(Records to process begins)
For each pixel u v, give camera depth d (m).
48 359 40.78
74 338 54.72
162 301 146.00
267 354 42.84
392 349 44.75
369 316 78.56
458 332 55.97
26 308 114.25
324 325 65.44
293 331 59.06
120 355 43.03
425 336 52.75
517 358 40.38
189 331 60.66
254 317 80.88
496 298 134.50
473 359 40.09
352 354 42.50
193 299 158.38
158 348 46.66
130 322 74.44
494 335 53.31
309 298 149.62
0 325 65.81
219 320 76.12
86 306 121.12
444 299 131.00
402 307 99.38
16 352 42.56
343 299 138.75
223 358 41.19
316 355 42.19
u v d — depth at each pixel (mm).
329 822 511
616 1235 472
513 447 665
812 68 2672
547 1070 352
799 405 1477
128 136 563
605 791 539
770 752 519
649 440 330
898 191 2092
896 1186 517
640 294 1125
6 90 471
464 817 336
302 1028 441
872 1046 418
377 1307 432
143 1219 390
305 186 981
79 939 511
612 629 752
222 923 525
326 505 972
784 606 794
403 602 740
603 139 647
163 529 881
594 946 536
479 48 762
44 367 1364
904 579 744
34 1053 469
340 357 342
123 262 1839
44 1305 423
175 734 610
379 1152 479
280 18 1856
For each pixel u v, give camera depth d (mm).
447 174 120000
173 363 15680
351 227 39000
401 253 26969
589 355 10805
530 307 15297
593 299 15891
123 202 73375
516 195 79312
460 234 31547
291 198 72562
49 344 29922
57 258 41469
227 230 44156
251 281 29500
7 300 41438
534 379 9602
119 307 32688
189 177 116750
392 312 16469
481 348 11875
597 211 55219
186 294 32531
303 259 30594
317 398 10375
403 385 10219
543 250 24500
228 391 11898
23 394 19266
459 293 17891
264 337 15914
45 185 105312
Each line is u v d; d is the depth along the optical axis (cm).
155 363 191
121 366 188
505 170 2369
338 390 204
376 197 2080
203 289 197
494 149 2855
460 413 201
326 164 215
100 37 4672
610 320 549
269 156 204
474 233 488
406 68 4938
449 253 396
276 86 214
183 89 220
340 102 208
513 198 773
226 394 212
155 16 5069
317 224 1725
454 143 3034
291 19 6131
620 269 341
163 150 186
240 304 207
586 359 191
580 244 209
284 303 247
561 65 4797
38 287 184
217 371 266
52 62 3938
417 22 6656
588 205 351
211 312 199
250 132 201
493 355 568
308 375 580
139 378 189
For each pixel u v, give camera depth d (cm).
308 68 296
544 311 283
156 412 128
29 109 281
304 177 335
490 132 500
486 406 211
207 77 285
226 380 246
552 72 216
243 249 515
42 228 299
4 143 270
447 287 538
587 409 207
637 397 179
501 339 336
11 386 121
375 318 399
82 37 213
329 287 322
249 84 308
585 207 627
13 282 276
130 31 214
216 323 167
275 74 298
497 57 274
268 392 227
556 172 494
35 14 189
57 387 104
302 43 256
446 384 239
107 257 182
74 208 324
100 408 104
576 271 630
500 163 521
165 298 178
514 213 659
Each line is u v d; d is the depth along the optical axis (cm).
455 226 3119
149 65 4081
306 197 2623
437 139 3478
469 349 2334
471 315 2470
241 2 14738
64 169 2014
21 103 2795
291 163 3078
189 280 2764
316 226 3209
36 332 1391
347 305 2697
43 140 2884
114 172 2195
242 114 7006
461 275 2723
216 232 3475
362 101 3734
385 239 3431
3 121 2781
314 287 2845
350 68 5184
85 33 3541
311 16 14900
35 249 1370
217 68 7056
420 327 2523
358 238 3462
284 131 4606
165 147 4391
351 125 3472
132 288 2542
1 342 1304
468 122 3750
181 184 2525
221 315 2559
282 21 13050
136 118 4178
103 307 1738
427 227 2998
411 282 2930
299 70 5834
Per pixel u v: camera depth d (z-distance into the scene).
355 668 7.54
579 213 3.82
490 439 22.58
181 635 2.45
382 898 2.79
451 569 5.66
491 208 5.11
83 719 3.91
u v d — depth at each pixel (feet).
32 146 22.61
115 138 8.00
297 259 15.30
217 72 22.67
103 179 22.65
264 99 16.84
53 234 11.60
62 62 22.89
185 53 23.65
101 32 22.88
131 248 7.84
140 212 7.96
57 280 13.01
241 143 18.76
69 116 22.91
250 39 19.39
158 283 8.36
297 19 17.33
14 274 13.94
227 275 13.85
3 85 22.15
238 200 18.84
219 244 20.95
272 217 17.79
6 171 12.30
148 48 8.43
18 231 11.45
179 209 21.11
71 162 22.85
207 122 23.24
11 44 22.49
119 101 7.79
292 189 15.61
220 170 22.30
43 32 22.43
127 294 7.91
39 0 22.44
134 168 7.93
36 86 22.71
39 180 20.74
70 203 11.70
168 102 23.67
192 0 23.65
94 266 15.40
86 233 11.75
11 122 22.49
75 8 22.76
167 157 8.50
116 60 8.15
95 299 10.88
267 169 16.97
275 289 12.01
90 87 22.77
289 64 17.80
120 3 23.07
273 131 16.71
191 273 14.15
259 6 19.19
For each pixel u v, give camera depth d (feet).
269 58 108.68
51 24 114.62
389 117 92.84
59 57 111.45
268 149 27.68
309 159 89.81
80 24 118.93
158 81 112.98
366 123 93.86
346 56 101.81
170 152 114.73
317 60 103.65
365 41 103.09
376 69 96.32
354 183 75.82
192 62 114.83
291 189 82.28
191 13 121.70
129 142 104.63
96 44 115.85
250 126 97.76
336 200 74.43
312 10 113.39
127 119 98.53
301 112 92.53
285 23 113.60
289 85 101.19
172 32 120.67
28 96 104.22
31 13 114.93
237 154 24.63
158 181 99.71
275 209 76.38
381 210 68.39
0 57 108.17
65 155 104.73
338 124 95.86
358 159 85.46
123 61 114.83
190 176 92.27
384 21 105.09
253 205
(Records to process ends)
→ Your instructions
Return the data in full, exactly as it appears above.

→ Exercise answer
For each pixel u v, give camera depth d (m).
48 359 40.78
74 338 54.72
162 301 146.00
267 354 42.84
392 349 44.75
369 316 78.56
458 332 55.97
26 308 114.25
324 325 65.44
293 331 59.06
120 355 43.03
425 336 52.75
517 358 40.38
189 331 60.66
254 317 80.88
496 298 134.50
473 359 40.09
352 354 42.50
193 299 158.38
158 348 46.66
130 322 74.44
494 335 53.31
309 298 149.62
0 325 65.81
219 320 76.12
86 306 121.12
444 299 131.00
402 307 99.38
16 352 42.56
343 299 138.75
223 358 41.19
316 355 42.19
u v d — depth at each pixel (mm).
329 822 511
616 1235 472
513 447 665
812 68 2672
547 1070 352
799 405 1477
128 136 563
605 791 539
770 752 519
649 440 330
898 191 2092
896 1186 517
640 294 1125
6 90 471
464 817 336
302 1028 441
872 1046 418
377 1307 432
143 1219 390
305 186 981
79 939 511
612 629 752
222 923 525
326 505 972
784 606 794
403 602 740
603 139 647
163 529 881
594 946 536
479 48 762
44 367 1364
904 579 744
34 1053 469
340 357 342
123 262 1839
44 1305 423
175 734 610
379 1152 479
280 18 1856
For each pixel u v, give camera depth d (mm).
447 174 120000
173 363 15680
351 227 39000
401 253 26969
589 355 10805
530 307 15297
593 299 15891
123 202 73375
516 195 79312
460 234 31547
291 198 72562
49 344 29922
57 258 41469
227 230 44156
251 281 29500
7 300 41438
534 379 9602
119 307 32688
189 177 116750
392 312 16469
481 348 11875
597 211 55219
186 294 32531
303 259 30594
317 398 10375
403 385 10219
543 250 24500
228 391 11898
23 394 19266
459 293 17891
264 337 15914
45 185 105312
Each line is u v d; d is the depth along the optical axis (cm).
155 363 191
121 366 188
505 170 2369
338 390 204
376 197 2080
203 289 197
494 149 2855
460 413 201
326 164 215
100 37 4672
610 320 549
269 156 204
474 233 488
406 68 4938
449 253 396
276 86 214
183 89 220
340 102 208
513 198 773
226 394 212
155 16 5069
317 224 1725
454 143 3034
291 19 6131
620 269 341
163 150 186
240 304 207
586 359 191
580 244 209
284 303 247
561 65 4797
38 287 184
217 371 266
52 62 3938
417 22 6656
588 205 351
211 312 199
250 132 201
493 355 568
308 375 580
139 378 189
For each pixel u v, give camera depth d (cm).
308 68 296
544 311 283
156 412 128
29 109 281
304 177 335
490 132 500
486 406 211
207 77 285
226 380 246
552 72 216
243 249 515
42 228 299
4 143 270
447 287 538
587 409 207
637 397 179
501 339 336
11 386 121
375 318 399
82 37 213
329 287 322
249 84 308
585 207 627
13 282 276
130 31 214
216 323 167
275 74 298
497 57 274
268 392 227
556 172 494
35 14 189
57 387 104
302 43 256
446 384 239
107 257 182
74 208 324
100 408 104
576 271 630
500 163 521
165 298 178
514 213 659
Each line is u v d; d is the depth along the optical axis (cm).
455 226 3119
149 65 4081
306 197 2623
437 139 3478
469 349 2334
471 315 2470
241 2 14738
64 169 2014
21 103 2795
291 163 3078
189 280 2764
316 226 3209
36 332 1391
347 305 2697
43 140 2884
114 172 2195
242 114 7006
461 275 2723
216 232 3475
362 101 3734
385 239 3431
3 121 2781
314 287 2845
350 68 5184
85 33 3541
311 16 14900
35 249 1370
217 68 7056
420 327 2523
358 238 3462
284 131 4606
165 147 4391
351 125 3472
132 288 2542
1 342 1304
468 122 3750
181 184 2525
221 315 2559
282 21 13050
136 118 4178
103 307 1738
427 227 2998
411 282 2930
299 70 5834
Per pixel u v: camera depth d (z-distance into the scene).
355 668 7.54
579 213 3.82
490 439 22.58
181 635 2.45
382 898 2.79
451 569 5.66
491 208 5.11
83 719 3.91
u v d — depth at each pixel (feet).
32 146 22.61
115 138 8.00
297 259 15.30
217 72 22.67
103 179 22.65
264 99 16.84
53 234 11.60
62 62 22.89
185 53 23.65
101 32 22.88
131 248 7.84
140 212 7.96
57 280 13.01
241 143 18.76
69 116 22.91
250 39 19.39
158 283 8.36
297 19 17.33
14 274 13.94
227 275 13.85
3 85 22.15
238 200 18.84
219 244 20.95
272 217 17.79
6 171 12.30
148 48 8.43
18 231 11.45
179 209 21.11
71 162 22.85
207 122 23.24
11 44 22.49
119 101 7.79
292 189 15.61
220 170 22.30
43 32 22.43
127 294 7.91
39 0 22.44
134 168 7.93
36 86 22.71
39 180 20.74
70 203 11.70
168 102 23.67
192 0 23.65
94 266 15.40
86 233 11.75
11 122 22.49
75 8 22.76
167 157 8.50
116 60 8.15
95 299 10.88
267 169 16.97
275 289 12.01
90 87 22.77
289 64 17.80
120 3 23.07
273 131 16.71
191 273 14.15
259 6 19.19
For each pixel u v, give camera depth d (feet).
269 58 108.68
51 24 114.62
389 117 92.84
59 57 111.45
268 149 27.68
309 159 89.81
80 24 118.93
158 81 112.98
366 123 93.86
346 56 101.81
170 152 114.73
317 60 103.65
365 41 103.09
376 69 96.32
354 183 75.82
192 62 114.83
291 189 82.28
191 13 121.70
129 142 104.63
96 44 115.85
250 126 97.76
336 200 74.43
312 10 113.39
127 119 98.53
301 112 92.53
285 23 113.60
289 85 101.19
172 32 120.67
28 96 104.22
31 13 114.93
237 154 24.63
158 181 99.71
275 209 76.38
381 210 68.39
0 57 108.17
65 155 104.73
338 124 95.86
358 159 85.46
123 61 114.83
190 176 92.27
384 21 105.09
253 205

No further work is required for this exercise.